* [What you need to do] Check every line below for the word "Bambini" and copy each one that has it.

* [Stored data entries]
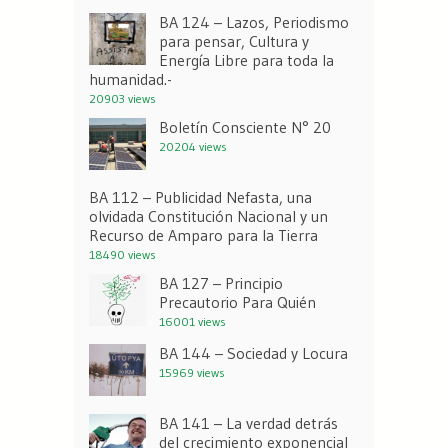
BA 124 – Lazos, Periodismo
para pensar, Cultura y
Energía Libre para toda la
humanidad.-
20903 views
Boletín Consciente N° 20
20204 views
BA 112 – Publicidad Nefasta, una
olvidada Constitución Nacional y un
Recurso de Amparo para la Tierra
18490 views
BA 127 – Principio
Precautorio Para Quién
16001 views
BA 144 – Sociedad y Locura
15969 views
BA 141 – La verdad detrás
del crecimiento exponencial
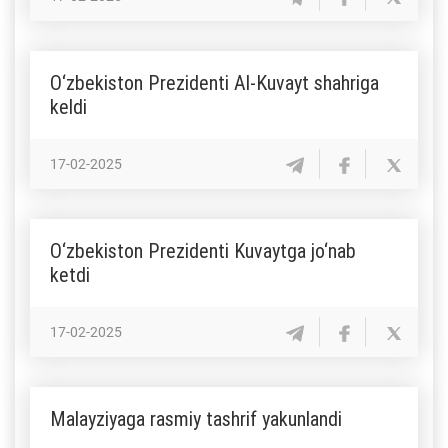
O‘zbekiston Prezidenti Al-Kuvayt shahriga
keldi
17-02-2025
O‘zbekiston Prezidenti Kuvaytga jo‘nab
ketdi
17-02-2025
Malayziyaga rasmiy tashrif yakunlandi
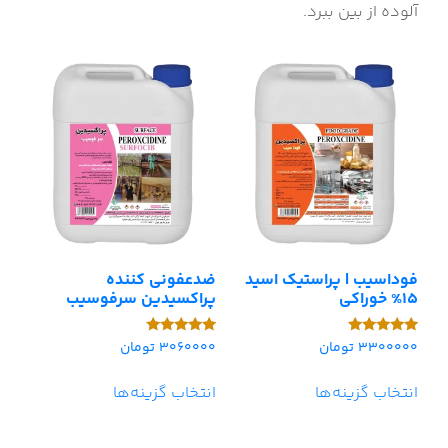
آلوده از بین ببرد.
فوداسیب | پراستیک اسید
ضدعفونی کننده
15% خوراکی
پراکسیدین سرفوسیب
3300000
تومان
3060000
تومان
امتیاز
امتیاز
5.00
5.00
از 5
از 5
انتخاب گزینه‌ها
انتخاب گزینه‌ها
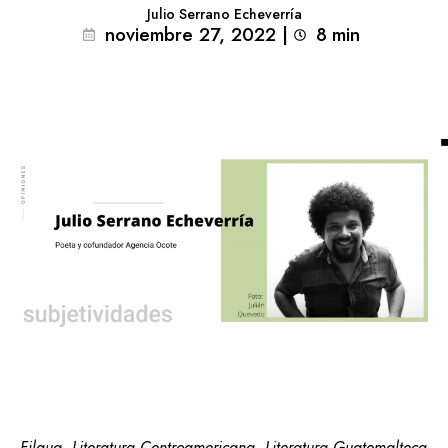
Julio Serrano Echeverría
noviembre 27, 2022
|
8
min 
Filgua
Literatura Centroamericana
Literatura Guatemalteca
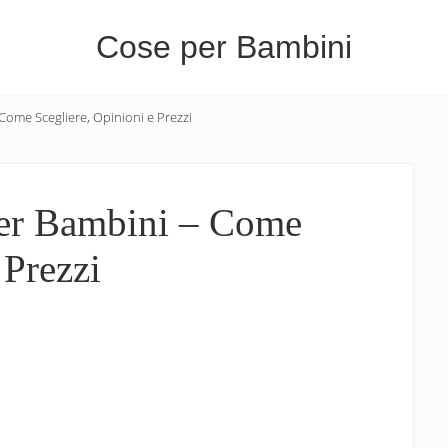
Cose per Bambini
Tutte
Come Scegliere, Opinioni e Prezzi
le
Cose
che
per Bambini – Come
Servono
 Prezzi
per
i
Bambini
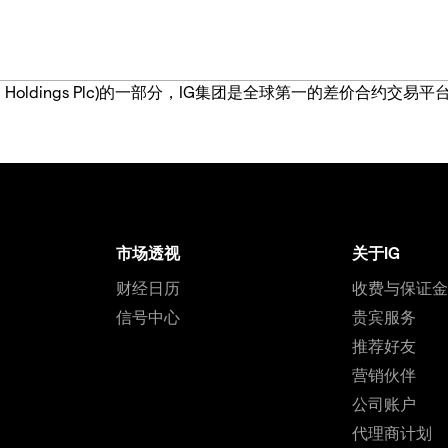
IG Group Holdings Plc)的一部分，IG集团是全球第一的差
市场透视
关于IG
财经日历
收费与保证
信号中心
贵宾服务
推荐好友
营销伙伴
公司账户
代理商计划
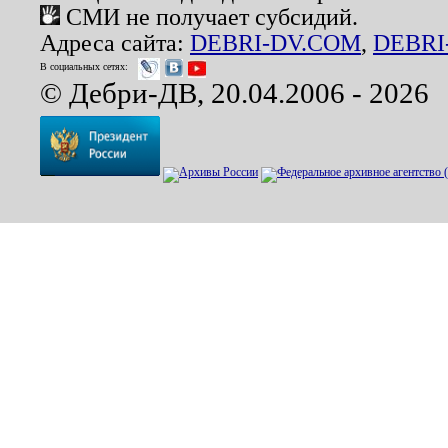
СМИ не получает субсидий.
Адреса сайта:
DEBRI-DV.COM
,
DEBRI
В социальных сетях:
© Дебри-ДВ, 20.04.2006 - 2026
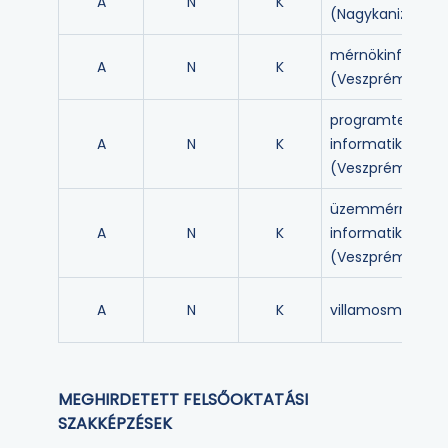
A
N
K
(Nagykanizsa)
mérnökinformat
A
N
K
(Veszprém)
programtervező
A
N
K
informatikus
(Veszprém)
üzemmérnök-
A
N
K
informatikus
(Veszprém)
A
N
K
villamosmérnöki
MEGHIRDETETT FELSŐOKTATÁSI
SZAKKÉPZÉSEK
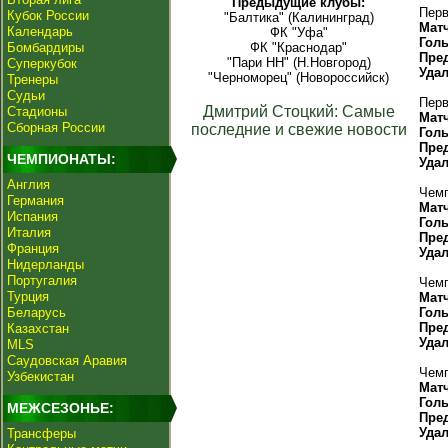
Предыдущие клубы:
Перв
Кубок России
"Балтика" (Калининград)
Мат
Календарь
ФК "Уфа"
Гол
Бомбардиры
ФК "Краснодар"
Пре
"Пари НН" (Н.Новгород)
Суперкубок
Уда
"Черноморец" (Новороссийск)
Тренеры
Судьи
Перв
Дмитрий Стоцкий: Самые
Стадионы
Мат
Сборная России
последние и свежие новости
Гол
Пре
ЧЕМПИОНАТЫ:
Уда
Англия
Чемп
Германия
Мат
Испания
Гол
Италия
Пре
Франция
Уда
Нидерланды
Португалия
Чемп
Турция
Мат
Беларусь
Гол
Пре
Казахстан
Уда
MLS
Саудовская Аравия
Чемп
Узбекистан
Мат
Гол
МЕЖСЕЗОНЬЕ:
Пре
Уда
Трансферы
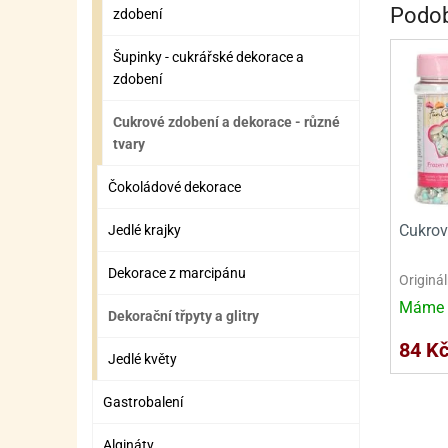
SURO
SUR
Podob
zdobení
ŠLEH
ŠLE
Šupinky - cukrářské dekorace a
zdobení
ZMR
Cukrové zdobení a dekorace - různé
ŽEL
tvary
OSTA
OSTA
Čokoládové dekorace
Cukrov
Jedlé krajky
Dekorace z marcipánu
Originál
Máme 
Dekorační třpyty a glitry
84 K
Jedlé květy
Gastrobalení
Algináty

* [Task answer]
Cose per Bambini
per Bambini – Come
Bambini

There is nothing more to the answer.